### Teks Bacaan

- - - - - - -

2.  Menetapkan sanksi dan menerapkannya kepada para pelaku perbuatan yang melanggar.
3.  Menciptakan ketertiban dan ketentraman masyarakat yang dibina melalui tegaknya supremasi hukum.
4.  Mengayomi masyarakat dari ketidakadilan.
5.  Melindungi jiwa, harta, dan kehormatan masyarakat.
6.  Menciptakan kemaslahatan umat dengan tetap tegaknya hukum islam.
7.  Menegakkan amar  makruf dan nahi mungkar, yaitu menyampaikan hak kepada orang yang harus menerimanya dan menghalangi orang yang zalim dari perbuatannya.

- - - - - - -

### Tugas Latihan 1
Terjemahkan kalimat "Mengayomi masyarakat dari ketidakadilan." dari teks bacaan ke dalam bahasa Inggris.
### Tugas Latihan 2
Menurut teks bacaan, melalui apa ketertiban dan ketentraman masyarakat dibina?
### Tugas Latihan 3
Salin dengan tepat bagian teks bacaan yang dimulai dari "3.  Menciptakan ketertiban" dan berakhir pada "zalim dari perbuatannya.".

### Bagian Data

- - - - - - -

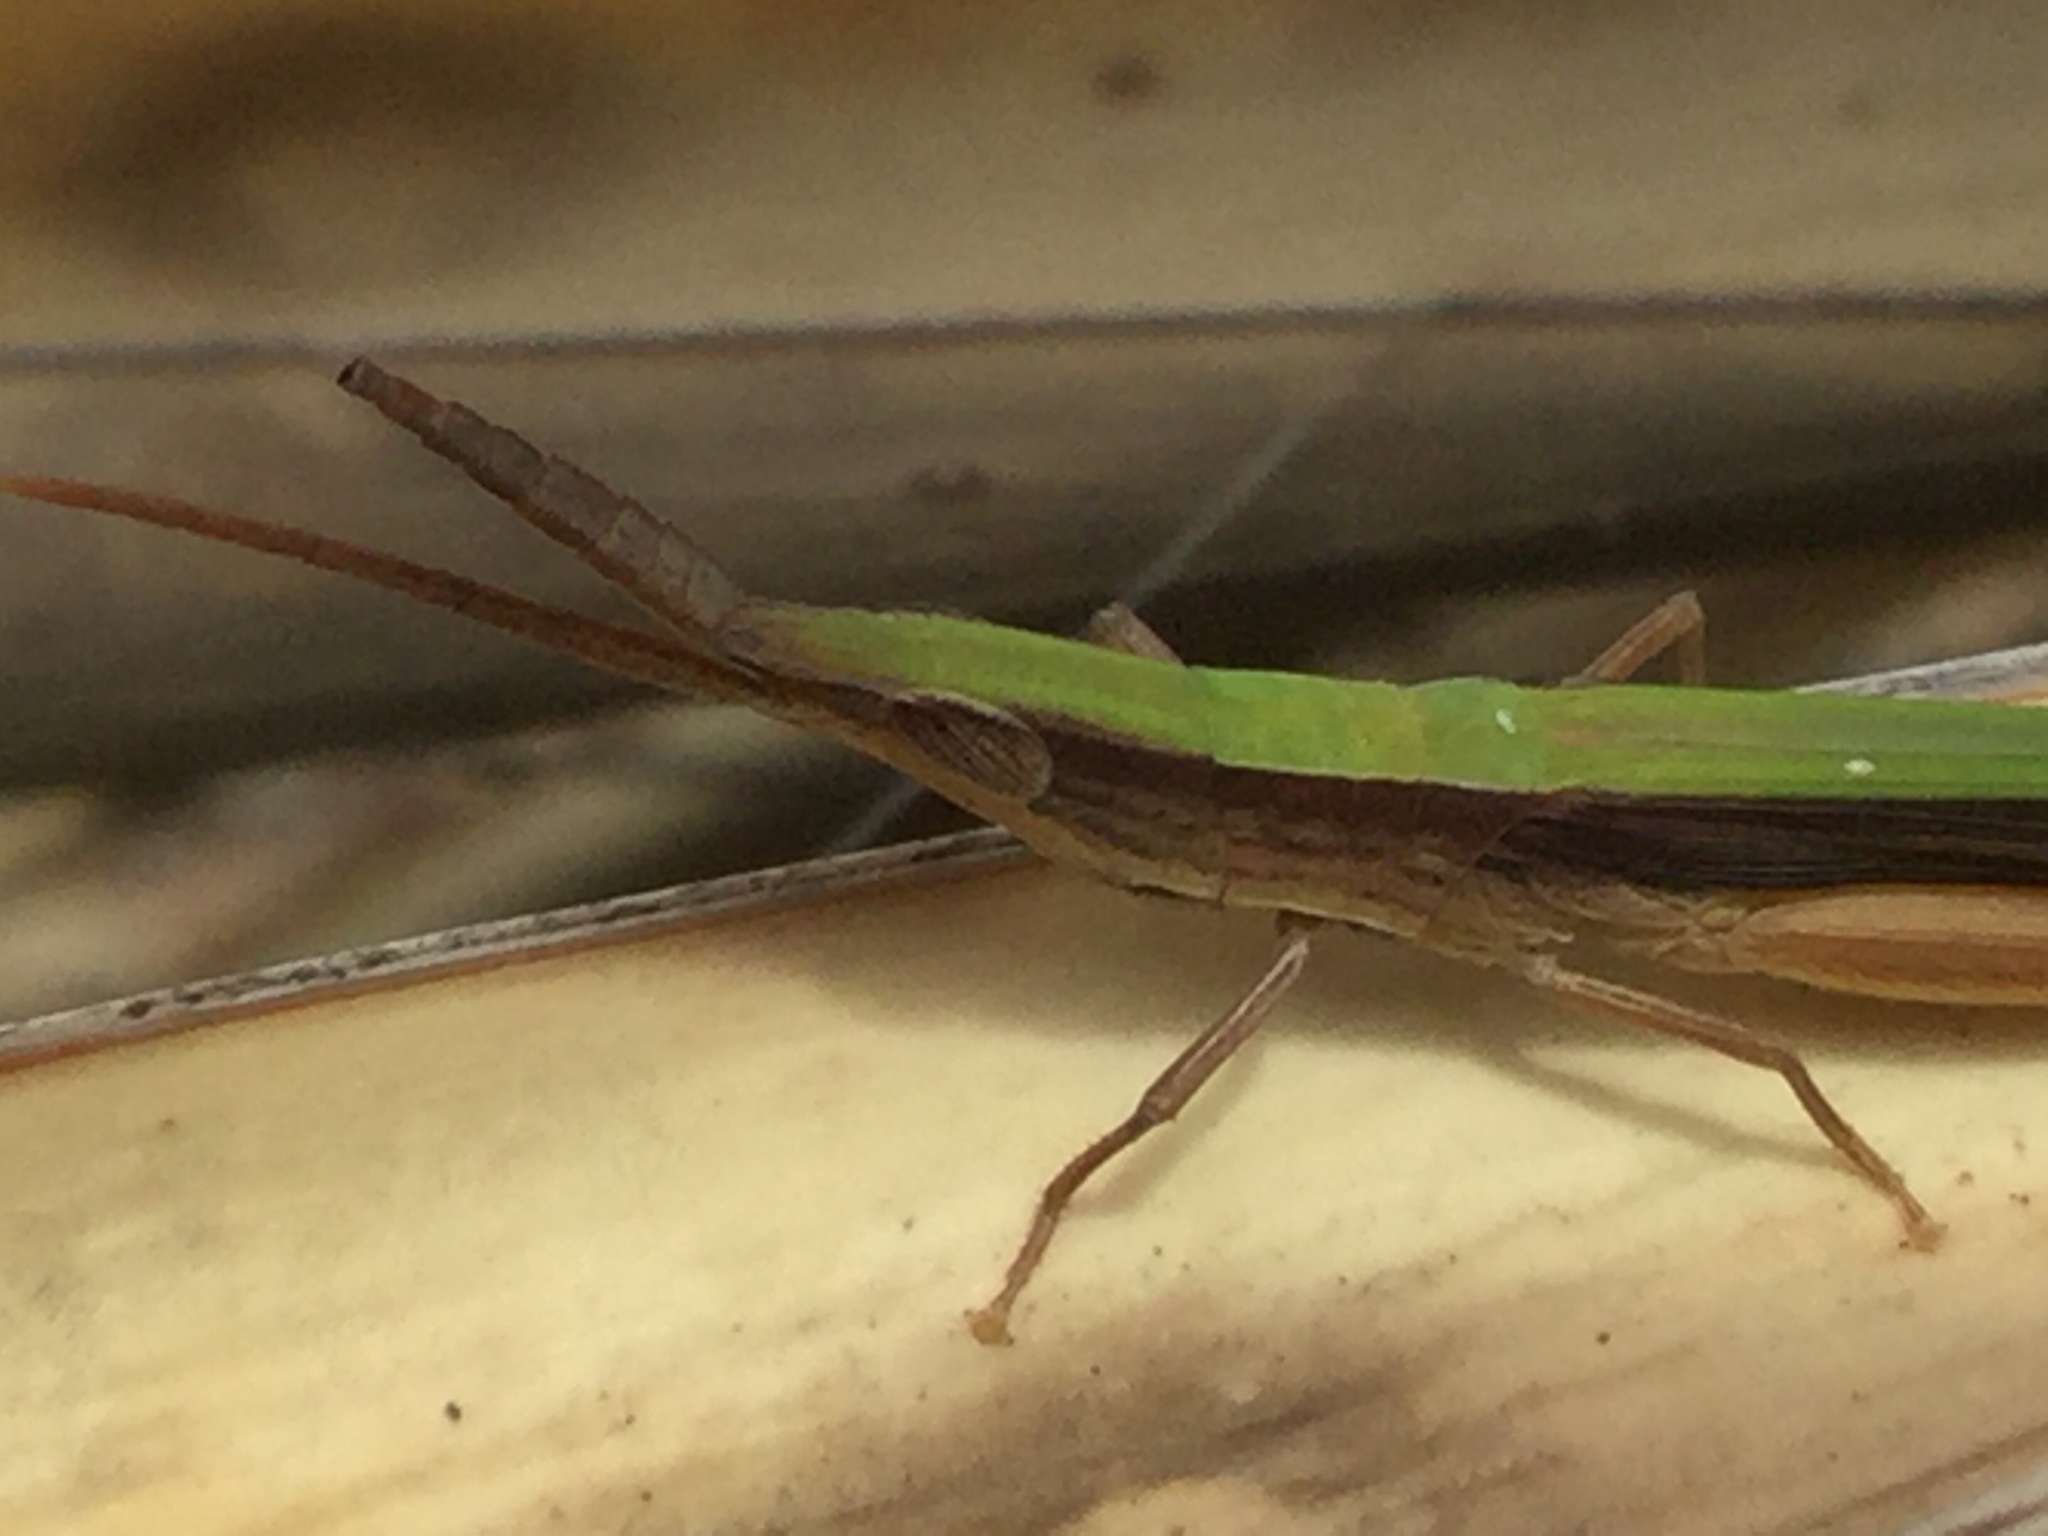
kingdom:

- - - - - - -

### Jawaban 1
Protecting the community from injustice.

### Jawaban 2
Melalui tegaknya supremasi hukum.

### Jawaban 3
3.  Menciptakan ketertiban dan ketentraman masyarakat yang dibina melalui tegaknya supremasi hukum.
4.  Mengayomi masyarakat dari ketidakadilan.
5.  Melindungi jiwa, harta, dan kehormatan masyarakat.
6.  Menciptakan kemaslahatan umat dengan tetap tegaknya hukum islam.
7.  Menegakkan amar  makruf dan nahi mungkar, yaitu menyampaikan hak kepada orang yang harus menerimanya dan menghalangi orang yang zalim dari perbuatannya.